Exercise goal
The line that contains "având caracter privat." marks the start. Please set it down, with every later line of the data, exactly and without pictures.

Dataset excerpts
-=-=-

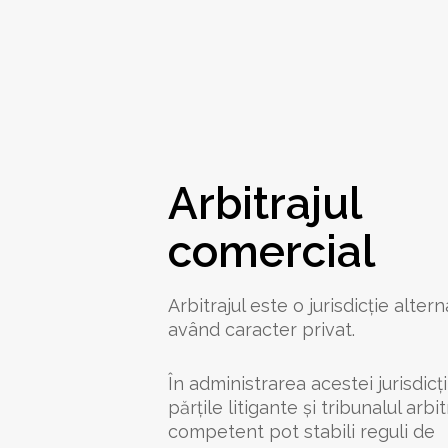
Arbitrajul
comercial
Arbitrajul este o jurisdicție altern
având caracter privat.
În administrarea acestei jurisdicţii
părţile litigante şi tribunalul arbit
competent pot stabili reguli de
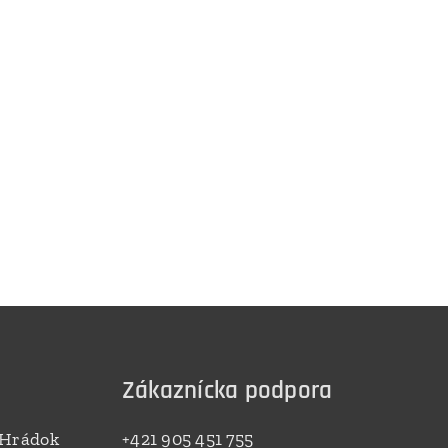
Zákaznícka podpora
 Hrádok
+421 905 451 755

-=-=-

Expected answer
având caracter privat.
În administrarea acestei jurisdicţii
părţile litigante şi tribunalul arbit
competent pot stabili reguli de
Zákaznícka podpora
 Hrádok
+421 905 451 755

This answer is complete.